Bassel Abi Chahine erfüllt die kulturspezifischen Anforderungen, die die Transmigration der Seele bei den Drusen voraussetzt; er wird aber auch der Recherche- und Beweispflicht eines Wissenschaftlers gerecht. So hat er nicht nur die Umstände seines Todes genau recherchiert und die Geburts- und Sterbedaten seines früheren Lebens, sondern auch die Schauplätze seines Lebens aufgesucht und BürgerInnen um private Fotografien für sein Archiv gebeten.
Die Sammlung umfasst Poster, Badges und Propagandamaterial, das Aufschluss über die politischen Ziele der Libanesischen Volksbefreiungsarmee (PLA) gibt, aber auch eine relativ genaue zeitlich Einordnung ermöglicht. Die Fotos zeigen Milizen und kriegerische Auseinandersetzungen inmitten von Wohngebieten, für die man auch Frauen und Kinder wie Bassel Abi Chahine rekrutierte. Einige Fotos, über die die beiden im Video reden, sind nur verpixelt zu sehen. Sie dokumentieren Kriegsverbrechen, die man aufgrund der Generalamnestie nicht öffentlich zeigen darf.
Angesichts des Materials wird Abi Chahines Glaube irgendwann zweitrangig, dennoch steht in Zeiten von Post-Truth die Frage im Raum, ob der Künstler mit seinem Video den ohnehin fragilen Stellenwert von Wissenschaftlichkeit untergräbt. In einem Gespräch mit dem Kurator Stuart Comer hat Abu Hamdan darauf eine aufschlussreiche Antwort gegeben: Im Westen habe es vielleicht die Vorstellung der einen verbindlichen Wahrheit gegeben, im kolonialisierten Nahen Osten habe man aber immer schon im Post-Truth-Zustand – ohne eine gemeinsame, auf Fakten vertrauende Basis – gelebt.
Die Arbeit For the Otherwise Unaccounted (2020) ist darauf aufbauend die logische Fortsetzung seiner Suche, die vielleicht nicht auf wissenschaftlichen Standards, dafür aber auf der Überzeugung der Universalität von Menschenrechten basiert: Ausgangspunkt ist das Buch Reincarnation and Biology: The Etiology of Birthmarks (1997) des Psychiaters und Professors an der Virginia School of Medicine Ian Stevenson. Darin versammelte er weltweit recherchierte Fälle, bei denen eine Verbindung zwischen den Muttermalen von Wiedergeborenen und den gewalttätigen Umständen ihres Todes im früheren Leben feststellbar ist.
In der Secession liegen die grafisch reproduzierten Muttermale in Vitrinen, die durch ein spezielles Thermodruckverfahren die Anmutung von Narben haben. Daneben erzählen Stevensons Aufzeichnungen die Geschichten der Personen, die er überwiegend in kolonialisierten Ländern wie Myanmar, Biafra oder auch im Libanon fand: Sie wurden Opfer von Pogromen und Kriegen, aber auch von territorialer Annexion oder tragischen Unfällen. An den üblichen Plätzen der Herstellung von Wahrheit und Geschichte wären diese „minor histories“ deplatziert, dem Kunstpublikum traut Abu Hamdan hingegen viel zu: Jedes kleinste inhaltliche und ästhetische Detail werde im Kunstkontext schließlich als bedeutend erkannt, betont er im Ausstellungsgespräch und fordert dieselbe Sensitivität und Aufmerksamkeit auch für Bassel Abi Chahine und die TrägerInnen der Muttermale ein.
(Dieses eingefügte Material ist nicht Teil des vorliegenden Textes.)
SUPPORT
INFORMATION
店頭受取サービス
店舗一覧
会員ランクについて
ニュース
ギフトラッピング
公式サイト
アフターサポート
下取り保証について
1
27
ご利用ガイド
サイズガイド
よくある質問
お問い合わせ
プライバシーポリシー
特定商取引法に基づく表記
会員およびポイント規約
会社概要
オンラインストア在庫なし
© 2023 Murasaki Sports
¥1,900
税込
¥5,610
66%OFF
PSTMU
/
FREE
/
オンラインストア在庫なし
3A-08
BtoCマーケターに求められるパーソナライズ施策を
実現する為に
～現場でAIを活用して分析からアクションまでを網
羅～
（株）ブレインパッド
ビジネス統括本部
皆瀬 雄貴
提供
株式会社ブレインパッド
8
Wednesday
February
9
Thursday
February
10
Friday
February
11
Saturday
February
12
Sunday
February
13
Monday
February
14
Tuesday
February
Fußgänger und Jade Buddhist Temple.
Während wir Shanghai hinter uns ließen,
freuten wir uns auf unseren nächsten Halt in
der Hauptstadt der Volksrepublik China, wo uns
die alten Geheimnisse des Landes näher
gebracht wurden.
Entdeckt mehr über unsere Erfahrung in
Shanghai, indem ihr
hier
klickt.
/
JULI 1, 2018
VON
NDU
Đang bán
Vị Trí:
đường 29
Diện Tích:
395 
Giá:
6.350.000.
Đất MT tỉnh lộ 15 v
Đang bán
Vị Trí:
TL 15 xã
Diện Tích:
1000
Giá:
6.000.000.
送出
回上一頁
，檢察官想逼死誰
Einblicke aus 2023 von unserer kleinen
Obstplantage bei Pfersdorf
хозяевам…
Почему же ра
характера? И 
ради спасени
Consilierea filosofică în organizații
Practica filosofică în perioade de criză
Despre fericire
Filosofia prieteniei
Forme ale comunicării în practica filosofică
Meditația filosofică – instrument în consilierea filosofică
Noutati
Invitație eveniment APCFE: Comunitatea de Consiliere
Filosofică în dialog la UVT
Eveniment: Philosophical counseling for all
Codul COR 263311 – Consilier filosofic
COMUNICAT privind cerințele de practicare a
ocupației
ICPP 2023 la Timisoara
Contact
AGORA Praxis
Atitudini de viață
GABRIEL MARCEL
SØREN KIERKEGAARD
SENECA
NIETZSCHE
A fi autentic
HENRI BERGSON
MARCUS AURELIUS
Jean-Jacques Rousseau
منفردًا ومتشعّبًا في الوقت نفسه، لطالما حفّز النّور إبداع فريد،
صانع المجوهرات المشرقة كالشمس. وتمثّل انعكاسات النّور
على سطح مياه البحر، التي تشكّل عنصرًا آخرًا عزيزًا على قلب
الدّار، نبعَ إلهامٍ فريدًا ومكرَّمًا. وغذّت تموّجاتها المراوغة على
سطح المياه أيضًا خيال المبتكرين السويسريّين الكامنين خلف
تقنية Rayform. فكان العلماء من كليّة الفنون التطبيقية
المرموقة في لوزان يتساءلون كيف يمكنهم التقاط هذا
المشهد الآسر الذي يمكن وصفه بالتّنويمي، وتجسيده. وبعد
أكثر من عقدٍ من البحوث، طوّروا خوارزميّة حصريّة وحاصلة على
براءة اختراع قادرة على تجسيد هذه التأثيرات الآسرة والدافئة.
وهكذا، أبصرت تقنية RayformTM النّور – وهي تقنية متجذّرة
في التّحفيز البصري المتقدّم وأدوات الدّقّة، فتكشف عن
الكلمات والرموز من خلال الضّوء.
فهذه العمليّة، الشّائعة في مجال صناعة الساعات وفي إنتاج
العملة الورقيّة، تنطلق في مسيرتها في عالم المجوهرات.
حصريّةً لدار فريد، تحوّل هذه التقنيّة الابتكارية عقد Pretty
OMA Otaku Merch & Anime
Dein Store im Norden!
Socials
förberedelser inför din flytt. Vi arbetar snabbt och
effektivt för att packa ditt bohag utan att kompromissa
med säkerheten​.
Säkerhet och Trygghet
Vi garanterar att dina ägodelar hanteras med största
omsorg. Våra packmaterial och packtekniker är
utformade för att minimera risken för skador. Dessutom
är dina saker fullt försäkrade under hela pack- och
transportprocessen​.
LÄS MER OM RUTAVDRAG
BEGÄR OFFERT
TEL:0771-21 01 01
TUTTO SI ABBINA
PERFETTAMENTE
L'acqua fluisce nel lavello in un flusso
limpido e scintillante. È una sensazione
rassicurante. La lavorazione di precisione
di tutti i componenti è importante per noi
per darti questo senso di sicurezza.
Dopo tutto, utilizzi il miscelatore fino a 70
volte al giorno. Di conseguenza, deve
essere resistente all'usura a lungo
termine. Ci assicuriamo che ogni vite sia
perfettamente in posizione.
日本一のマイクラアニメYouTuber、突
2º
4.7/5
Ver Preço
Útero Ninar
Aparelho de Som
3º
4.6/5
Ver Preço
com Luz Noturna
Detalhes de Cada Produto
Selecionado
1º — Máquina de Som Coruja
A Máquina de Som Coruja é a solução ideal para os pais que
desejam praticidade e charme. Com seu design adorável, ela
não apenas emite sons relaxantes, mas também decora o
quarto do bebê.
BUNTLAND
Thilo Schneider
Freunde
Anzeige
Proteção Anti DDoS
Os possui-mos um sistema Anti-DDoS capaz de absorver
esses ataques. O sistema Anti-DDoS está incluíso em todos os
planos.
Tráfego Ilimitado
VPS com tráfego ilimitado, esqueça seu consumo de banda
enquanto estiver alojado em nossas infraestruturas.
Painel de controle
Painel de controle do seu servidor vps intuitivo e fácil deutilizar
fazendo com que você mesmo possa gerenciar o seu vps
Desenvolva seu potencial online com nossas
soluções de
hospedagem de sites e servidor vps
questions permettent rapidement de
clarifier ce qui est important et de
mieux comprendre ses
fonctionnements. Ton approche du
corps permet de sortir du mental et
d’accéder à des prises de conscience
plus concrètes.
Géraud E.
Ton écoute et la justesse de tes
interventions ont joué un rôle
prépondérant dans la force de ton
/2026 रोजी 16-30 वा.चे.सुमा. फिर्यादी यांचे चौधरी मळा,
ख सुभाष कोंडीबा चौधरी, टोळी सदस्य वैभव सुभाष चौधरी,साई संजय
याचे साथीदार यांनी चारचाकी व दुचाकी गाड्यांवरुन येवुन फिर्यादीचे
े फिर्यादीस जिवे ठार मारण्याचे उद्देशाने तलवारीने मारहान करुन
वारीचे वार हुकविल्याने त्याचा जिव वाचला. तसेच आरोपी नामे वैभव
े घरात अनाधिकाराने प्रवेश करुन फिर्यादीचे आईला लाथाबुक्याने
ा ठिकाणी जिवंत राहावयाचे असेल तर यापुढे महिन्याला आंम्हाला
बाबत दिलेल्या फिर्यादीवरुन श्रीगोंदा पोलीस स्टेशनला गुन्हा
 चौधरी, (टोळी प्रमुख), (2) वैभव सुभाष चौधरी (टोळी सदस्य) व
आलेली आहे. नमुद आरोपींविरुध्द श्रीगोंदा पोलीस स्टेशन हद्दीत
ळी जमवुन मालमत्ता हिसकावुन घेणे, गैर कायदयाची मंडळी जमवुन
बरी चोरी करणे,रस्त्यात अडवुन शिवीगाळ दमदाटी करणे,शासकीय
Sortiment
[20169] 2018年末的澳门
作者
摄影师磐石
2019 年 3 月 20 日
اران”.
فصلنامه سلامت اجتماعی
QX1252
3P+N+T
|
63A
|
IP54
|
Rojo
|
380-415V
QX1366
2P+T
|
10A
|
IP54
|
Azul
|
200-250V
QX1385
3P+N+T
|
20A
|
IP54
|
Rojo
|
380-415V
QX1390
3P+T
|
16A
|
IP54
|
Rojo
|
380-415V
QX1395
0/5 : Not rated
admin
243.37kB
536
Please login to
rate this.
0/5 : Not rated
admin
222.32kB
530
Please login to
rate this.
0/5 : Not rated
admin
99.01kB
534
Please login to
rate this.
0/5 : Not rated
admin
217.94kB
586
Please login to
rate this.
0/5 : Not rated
Aus einer vermeintlich obskuren Geschichte wird dann ein starkes Statement für Menschenrechte und ein Plädoyer dafür, die abgesicherten, westlichen Standards abzulegen und zuzuhören, wenn von Menschen in postkolonialen Gebieten (ihre) Geschichte geschrieben wird.
Lawrence Abu Hamdan, Green Coconuts and Other Inadmissible Evidence, Secession, Wien, 8. Dezember 2020 bis 14. März 2021.